Memorizing the entire periodic table of elements? That’s something she does for fun.

Maya learned it to the tune of AsapSCIENCE’s “The Periodic Table Song.” When Maya’s 17-year-old cousin decided to learn it for fun, Maya thought she would too.

The two didn’t sit down and study it until they knew it by heart — it happened gradually. Over two years, the two cousins would practice when they found the time to get together. By the time Maya was in Grade 3, and her elementary school class first learned about the periodic table of elements by watching a the Bill Nye the Science Guy episode, she had memorized the entire song.

Maya entered the BC Youth Talent Search to share her love of science. “I kind of just wanted to share my knowledge with others, so they could see the scientific elements … the building blocks to everything in the world,” she said.

The audition process was simple — she sent in a video of herself singing. Maya was then chosen by a panel of judges to advance to the semi-finals, where she performed on a stage in front of an audience.

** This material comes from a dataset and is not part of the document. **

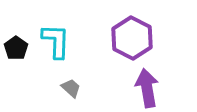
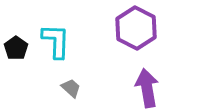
purple hexagon: moved 4 px right, 10 px up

“I was really scared but as I continued it seemed less scary,” she said. “At one point I was kind of, like, shaking. But after a minute I started getting into it and starting feeling comfortable and confident.”

Although the talent search is open to any youth between the ages of 7 and 19 to showcase any talents, Maya’s fellow competitors are mostly singers, dancers and musicians. The winner of the finals, which take place on Nov. 25, will receive performance slots at local events, the opportunity to sign with a talent agent, and a scholarship to a singing and dancing program.

Maya said that if she won, she would be “over the moon happy.” She’s not a big fan of singing and dancing — the one exception being performing The Periodic Table Song — but she likes the idea of trying it out as an extra-curricular activity.